Yes. It's an important impediment to rallying Canadian support for so-called NATO missions, and so on, when the other guys refuse to play completely in the program. It's an alliance problem. This stems from--not to lecture too much--article 5 of the treaty that people half-quote a lot of times. People think the article is "one for all and all for one", except the second part says that nations can join in as they think is appropriate for themselves.
The complaints that nations went to Afghanistan and didn't take part in that part of the mission--they dropped out of those kinds of things--is completely consistent with the North Atlantic Treaty. Ironically, for Americans who complain about this problem, it was the Americans who put that caveat into the treaty when it was written. The United States Congress would not sign any treaty that obligated the United States to take part in military actions that Congress hadn't approved. So the only way to get the Washington treaty signed in 1949 was to put in article 5 with big caveats that said "all for one and one for all, most of the time maybe”. So that's where it is.

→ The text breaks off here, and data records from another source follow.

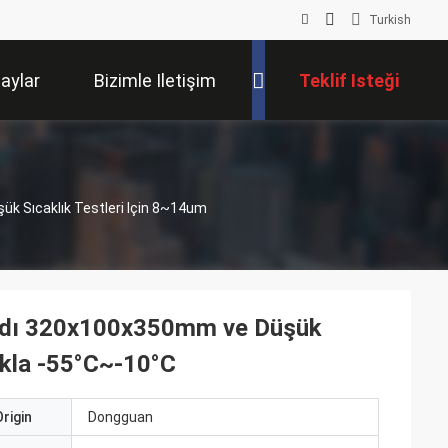
Turkish
laylar
Bizimle Iletişim
Teklif Isteği
Kur
ük Sıcaklık Testleri Için 8~14um
tandı 320x100x350mm ve Düşük
lıkla -55°C~-10°C
rigin
Dongguan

We just have to live with that, or we take on commitments, or we go into operations as we did in former Yugoslavia and bomb people without NATO or the UN, and just take on the missions anyway. At the end of the day political leaders in Canada, the United States, and everywhere else will decide whether it's in the national interest to get involved in an armed conflict someplace, no matter whether the UN or NATO are interested. It's about whether we're interested. I think that's how we will form our policy.